BEGIN RECORD EXTRACTS

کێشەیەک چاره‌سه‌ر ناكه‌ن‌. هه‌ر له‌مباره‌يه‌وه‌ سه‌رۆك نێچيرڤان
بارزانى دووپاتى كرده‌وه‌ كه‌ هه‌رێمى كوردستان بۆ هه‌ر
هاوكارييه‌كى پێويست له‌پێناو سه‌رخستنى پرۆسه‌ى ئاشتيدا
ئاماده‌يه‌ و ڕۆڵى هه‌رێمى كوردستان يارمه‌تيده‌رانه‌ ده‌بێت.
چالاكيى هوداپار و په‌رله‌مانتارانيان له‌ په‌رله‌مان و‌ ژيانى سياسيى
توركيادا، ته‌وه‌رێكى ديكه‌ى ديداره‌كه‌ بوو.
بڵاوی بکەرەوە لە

END RECORD EXTRACTS

# ACTIVITY:
Your job is to copy all the records exactly.

# FINAL ANSWER:
کێشەیەک چاره‌سه‌ر ناكه‌ن‌. هه‌ر له‌مباره‌يه‌وه‌ سه‌رۆك نێچيرڤان
بارزانى دووپاتى كرده‌وه‌ كه‌ هه‌رێمى كوردستان بۆ هه‌ر
هاوكارييه‌كى پێويست له‌پێناو سه‌رخستنى پرۆسه‌ى ئاشتيدا
ئاماده‌يه‌ و ڕۆڵى هه‌رێمى كوردستان يارمه‌تيده‌رانه‌ ده‌بێت.
چالاكيى هوداپار و په‌رله‌مانتارانيان له‌ په‌رله‌مان و‌ ژيانى سياسيى
توركيادا، ته‌وه‌رێكى ديكه‌ى ديداره‌كه‌ بوو.
بڵاوی بکەرەوە لە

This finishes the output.